Door de aangevochten beslissing zal verzoekende partij alleszins verplicht worden om terug te keren naar haar land van herkomst, Panama.

Verzoekende partij zal met andere woorden haar partner, de vader van haar ongeboren kind, moeten achterlaten in België. De heer Braux is immers niet in staat om verzoekende partij te volgen naar Panama.

Hij heeft hier in de eerste plaats niet de financiële middelen voor. Hij kan een reis en eventueel lang verblijf naar en in Panama simpelweg niet betalen.

Ten tweede heeft de heer Braux de Belgische nationaliteit, werkt hij in België en verblijven al zijn sociale contacten in België. Heel zijn leven speelt zich met andere woorden in België af.

Daarnaast heeft ook verzoekende partij zelf amper financiële middelen. Indien zij terug moet keren naar Panama kan zij onmogelijk binnen middellange termijn een reis naar België bekostigen.

Indien het bevel om het grondgebied te verlaten ten uitvoer wordt gelegd, zal het voor partijen bijgevolg onmogelijk worden om de erkenning door de heer Braux van zijn thans nog ongeboren kindje te regulariseren.

De beslissing schendt aldus artikel 8 van het EVRM doordat op geen enkele manier rekening wordt gehouden met de bescherming van het gezinsleven van verzoekende partij.

Het middel is derhalve gegrond.”

2.1.2. Artikel 8 van het EVRM bepaalt als volgt:

“1. Een ieder heeft recht op respect voor zijn privéleven, zijn familie- en gezinsleven, zijn woning en zijn correspondentie.

2. Geen inmenging van enig openbaar gezag is toegestaan in de uitoefening van dit recht, dan voor zover bij de wet is voorzien en in een democratische samenleving noodzakelijk is in het belang van de nationale veiligheid, de openbare veiligheid of het economisch welzijn van het land, het voorkomen van wanordelijkheden en strafbare feiten, de bescherming van de gezondheid of de goede zeden of voor de bescherming van de rechten en vrijheden van anderen.”

Hoewel deze bepaling geen uitdrukkelijke procedurele waarborgen bevat, stelt het Europees Hof voor de Rechten van de Mens dat de besluitvormingsprocedure die leidt tot maatregelen die een inmenging uitmaken op het privé- en gezinsleven, billijk moet verlopen en op passende wijze rekening moet houden met de belangen die door artikel 8 van het EVRM worden gevrijwaard. Dit geldt zowel voor situaties van een weigering van voortgezet verblijf (EHRM 11 juli 2000, nr. 29192/95, Ciliz v. Nederland, par. 66) als voor situaties van een eerste toelating tot verblijf (EHRM 10 juli 2014, nr. 52701/09, Mungenzi v. Frankrijk, par. 46; EHMR 10 juli 2014, nr; 2260/10, Tanda-Muzinga v. Frankrijk, par. 68).

--- Aangeleverde rijen ---

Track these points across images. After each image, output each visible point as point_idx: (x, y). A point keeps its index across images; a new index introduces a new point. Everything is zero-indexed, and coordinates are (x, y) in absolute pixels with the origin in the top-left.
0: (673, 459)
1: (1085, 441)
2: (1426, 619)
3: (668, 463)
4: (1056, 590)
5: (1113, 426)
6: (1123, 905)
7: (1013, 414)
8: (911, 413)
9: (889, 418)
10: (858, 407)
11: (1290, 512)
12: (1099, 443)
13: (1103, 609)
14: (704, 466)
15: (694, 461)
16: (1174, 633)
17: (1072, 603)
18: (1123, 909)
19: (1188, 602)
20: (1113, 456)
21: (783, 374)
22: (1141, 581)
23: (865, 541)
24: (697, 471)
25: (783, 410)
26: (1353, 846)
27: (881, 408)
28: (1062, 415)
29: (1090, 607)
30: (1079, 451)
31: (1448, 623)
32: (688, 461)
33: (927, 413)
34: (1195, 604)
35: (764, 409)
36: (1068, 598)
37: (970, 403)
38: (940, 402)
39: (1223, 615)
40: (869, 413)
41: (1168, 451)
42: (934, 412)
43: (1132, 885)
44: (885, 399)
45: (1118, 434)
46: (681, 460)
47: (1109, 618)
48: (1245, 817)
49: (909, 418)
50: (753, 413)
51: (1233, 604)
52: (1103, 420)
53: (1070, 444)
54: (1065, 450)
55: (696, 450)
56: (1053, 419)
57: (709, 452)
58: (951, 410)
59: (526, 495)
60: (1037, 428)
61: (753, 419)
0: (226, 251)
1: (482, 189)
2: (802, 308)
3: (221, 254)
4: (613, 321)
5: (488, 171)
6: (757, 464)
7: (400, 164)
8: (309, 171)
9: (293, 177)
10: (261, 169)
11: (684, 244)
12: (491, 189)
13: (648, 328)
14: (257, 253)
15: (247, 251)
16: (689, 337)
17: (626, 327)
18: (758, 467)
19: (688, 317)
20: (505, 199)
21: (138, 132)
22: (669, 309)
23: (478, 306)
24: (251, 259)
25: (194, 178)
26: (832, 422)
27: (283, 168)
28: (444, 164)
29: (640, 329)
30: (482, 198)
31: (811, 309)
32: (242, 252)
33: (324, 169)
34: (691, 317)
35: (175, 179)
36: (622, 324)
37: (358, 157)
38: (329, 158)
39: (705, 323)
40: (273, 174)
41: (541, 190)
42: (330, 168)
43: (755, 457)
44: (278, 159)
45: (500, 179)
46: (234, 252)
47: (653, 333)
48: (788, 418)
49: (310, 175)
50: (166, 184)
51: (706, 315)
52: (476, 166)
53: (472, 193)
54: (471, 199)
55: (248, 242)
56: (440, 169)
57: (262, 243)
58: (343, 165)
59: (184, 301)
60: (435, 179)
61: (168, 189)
* * *
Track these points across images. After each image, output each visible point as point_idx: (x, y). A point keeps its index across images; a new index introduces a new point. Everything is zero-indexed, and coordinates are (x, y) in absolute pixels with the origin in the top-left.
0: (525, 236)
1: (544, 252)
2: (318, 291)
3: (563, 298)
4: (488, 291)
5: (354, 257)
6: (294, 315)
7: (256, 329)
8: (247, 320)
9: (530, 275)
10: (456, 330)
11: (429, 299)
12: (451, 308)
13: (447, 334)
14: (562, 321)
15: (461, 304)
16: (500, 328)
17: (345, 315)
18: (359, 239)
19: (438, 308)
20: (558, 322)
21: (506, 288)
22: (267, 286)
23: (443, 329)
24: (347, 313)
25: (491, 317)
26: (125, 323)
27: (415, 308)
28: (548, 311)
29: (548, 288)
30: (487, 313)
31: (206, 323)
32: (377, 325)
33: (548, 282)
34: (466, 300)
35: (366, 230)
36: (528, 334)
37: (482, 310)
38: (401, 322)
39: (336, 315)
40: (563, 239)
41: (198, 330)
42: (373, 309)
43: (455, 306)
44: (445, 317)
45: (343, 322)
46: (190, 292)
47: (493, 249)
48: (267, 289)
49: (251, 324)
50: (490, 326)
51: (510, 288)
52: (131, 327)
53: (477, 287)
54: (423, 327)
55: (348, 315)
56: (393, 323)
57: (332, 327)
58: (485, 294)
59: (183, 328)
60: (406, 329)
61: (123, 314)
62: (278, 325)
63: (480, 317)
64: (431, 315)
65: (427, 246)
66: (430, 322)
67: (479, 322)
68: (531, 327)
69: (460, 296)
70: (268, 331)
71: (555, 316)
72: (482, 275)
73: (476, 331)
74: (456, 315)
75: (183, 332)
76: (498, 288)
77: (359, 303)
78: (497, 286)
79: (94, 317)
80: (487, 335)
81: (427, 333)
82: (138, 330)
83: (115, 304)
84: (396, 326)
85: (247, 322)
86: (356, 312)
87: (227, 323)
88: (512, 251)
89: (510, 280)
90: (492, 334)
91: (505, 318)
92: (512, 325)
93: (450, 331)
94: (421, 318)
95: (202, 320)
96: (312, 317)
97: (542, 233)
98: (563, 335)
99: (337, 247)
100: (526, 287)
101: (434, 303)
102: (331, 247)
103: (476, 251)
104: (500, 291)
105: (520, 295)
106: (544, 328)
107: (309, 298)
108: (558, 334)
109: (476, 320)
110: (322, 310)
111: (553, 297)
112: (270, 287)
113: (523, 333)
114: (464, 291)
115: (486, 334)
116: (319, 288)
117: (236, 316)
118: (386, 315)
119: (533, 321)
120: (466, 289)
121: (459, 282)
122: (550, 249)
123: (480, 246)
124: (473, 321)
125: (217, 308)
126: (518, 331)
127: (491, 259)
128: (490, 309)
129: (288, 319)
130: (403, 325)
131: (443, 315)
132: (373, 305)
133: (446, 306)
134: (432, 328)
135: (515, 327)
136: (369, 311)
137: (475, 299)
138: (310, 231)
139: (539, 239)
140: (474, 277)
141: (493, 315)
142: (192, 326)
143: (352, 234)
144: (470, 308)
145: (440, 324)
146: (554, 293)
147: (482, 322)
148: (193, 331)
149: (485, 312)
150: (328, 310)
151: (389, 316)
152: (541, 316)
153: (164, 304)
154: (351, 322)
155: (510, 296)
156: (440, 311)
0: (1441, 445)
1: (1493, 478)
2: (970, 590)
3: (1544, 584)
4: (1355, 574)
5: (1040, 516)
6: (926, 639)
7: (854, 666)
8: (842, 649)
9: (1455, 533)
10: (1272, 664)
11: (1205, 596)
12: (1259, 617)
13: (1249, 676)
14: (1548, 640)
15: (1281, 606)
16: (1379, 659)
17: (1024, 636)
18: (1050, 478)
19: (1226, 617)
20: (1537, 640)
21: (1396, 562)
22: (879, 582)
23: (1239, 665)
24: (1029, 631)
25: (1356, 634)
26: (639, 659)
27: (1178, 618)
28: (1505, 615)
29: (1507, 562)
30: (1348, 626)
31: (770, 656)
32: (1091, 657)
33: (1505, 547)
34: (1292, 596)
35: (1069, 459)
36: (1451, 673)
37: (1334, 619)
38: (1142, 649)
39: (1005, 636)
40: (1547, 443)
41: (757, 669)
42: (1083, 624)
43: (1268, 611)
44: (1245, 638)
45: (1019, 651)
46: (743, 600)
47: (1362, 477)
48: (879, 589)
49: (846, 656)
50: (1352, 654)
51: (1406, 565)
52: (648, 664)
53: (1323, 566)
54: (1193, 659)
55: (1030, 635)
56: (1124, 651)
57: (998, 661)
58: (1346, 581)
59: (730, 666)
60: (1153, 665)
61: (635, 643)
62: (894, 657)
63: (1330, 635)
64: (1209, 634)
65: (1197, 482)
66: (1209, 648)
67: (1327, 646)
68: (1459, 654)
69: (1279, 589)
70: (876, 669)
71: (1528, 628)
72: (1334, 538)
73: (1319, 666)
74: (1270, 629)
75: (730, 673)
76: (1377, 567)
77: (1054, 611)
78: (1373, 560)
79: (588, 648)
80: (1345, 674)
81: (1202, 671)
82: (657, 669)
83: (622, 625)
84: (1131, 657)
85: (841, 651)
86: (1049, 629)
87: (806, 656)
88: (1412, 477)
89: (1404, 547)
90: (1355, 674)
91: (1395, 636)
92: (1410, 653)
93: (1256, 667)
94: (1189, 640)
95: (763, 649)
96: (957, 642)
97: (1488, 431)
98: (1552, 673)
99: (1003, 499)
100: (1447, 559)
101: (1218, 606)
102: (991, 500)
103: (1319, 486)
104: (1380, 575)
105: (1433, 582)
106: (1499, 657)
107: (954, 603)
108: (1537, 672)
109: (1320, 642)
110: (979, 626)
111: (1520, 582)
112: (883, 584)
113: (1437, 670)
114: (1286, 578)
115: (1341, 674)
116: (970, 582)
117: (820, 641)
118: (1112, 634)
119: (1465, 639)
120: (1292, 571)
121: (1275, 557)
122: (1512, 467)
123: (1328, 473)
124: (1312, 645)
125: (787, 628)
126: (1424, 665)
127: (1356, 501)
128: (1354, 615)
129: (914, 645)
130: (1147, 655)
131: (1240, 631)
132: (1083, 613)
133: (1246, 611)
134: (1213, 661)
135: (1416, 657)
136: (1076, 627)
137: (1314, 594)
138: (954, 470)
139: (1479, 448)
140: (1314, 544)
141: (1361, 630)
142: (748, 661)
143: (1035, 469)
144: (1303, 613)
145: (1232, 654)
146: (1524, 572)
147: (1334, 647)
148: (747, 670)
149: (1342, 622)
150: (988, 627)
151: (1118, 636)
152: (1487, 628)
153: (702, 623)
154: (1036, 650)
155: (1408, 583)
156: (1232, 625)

--- Opdrachten ---
(A) Kun je een stuk uit het fragment over artikel 8 van het EVRM letterlijk kopiëren, beginnend bij de woorden met "Hij heeft hier" en stoppend na "kindje te regulariseren."?
(B) Hoe gaat het fragment over artikel 8 van het EVRM verder na de laatste getoonde zin?
De rijen komen uit een andere bron.

--- Antwoorden ---
(A)
Hij heeft hier in de eerste plaats niet de financiële middelen voor. Hij kan een reis en eventueel lang verblijf naar en in Panama simpelweg niet betalen.

Ten tweede heeft de heer Braux de Belgische nationaliteit, werkt hij in België en verblijven al zijn sociale contacten in België. Heel zijn leven speelt zich met andere woorden in België af.

Daarnaast heeft ook verzoekende partij zelf amper financiële middelen. Indien zij terug moet keren naar Panama kan zij onmogelijk binnen middellange termijn een reis naar België bekostigen.

Indien het bevel om het grondgebied te verlaten ten uitvoer wordt gelegd, zal het voor partijen bijgevolg onmogelijk worden om de erkenning door de heer Braux van zijn thans nog ongeboren kindje te regulariseren.

(B)
Rekening houdend met het feit enerzijds dat de vereiste van artikel 8 van het EVRM, net zoals die van de overige bepalingen van het EVRM, te maken heeft met waarborgen en niet met louter goede wil of met praktische regelingen (EHRM 5 februari 2002, Conka v. België, § 83) en anderzijds, dat dit artikel

(4)

primeert op de bepalingen van de Vreemdelingenwet (RvS 22 december 2010, nr. 210.029), is het de taak van de administratieve overheid om, vooraleer te beslissen, een zo nauwkeurig mogelijk onderzoek te doen van de zaak en dit op grond van de omstandigheden waarvan hij kennis heeft of zou moeten hebben.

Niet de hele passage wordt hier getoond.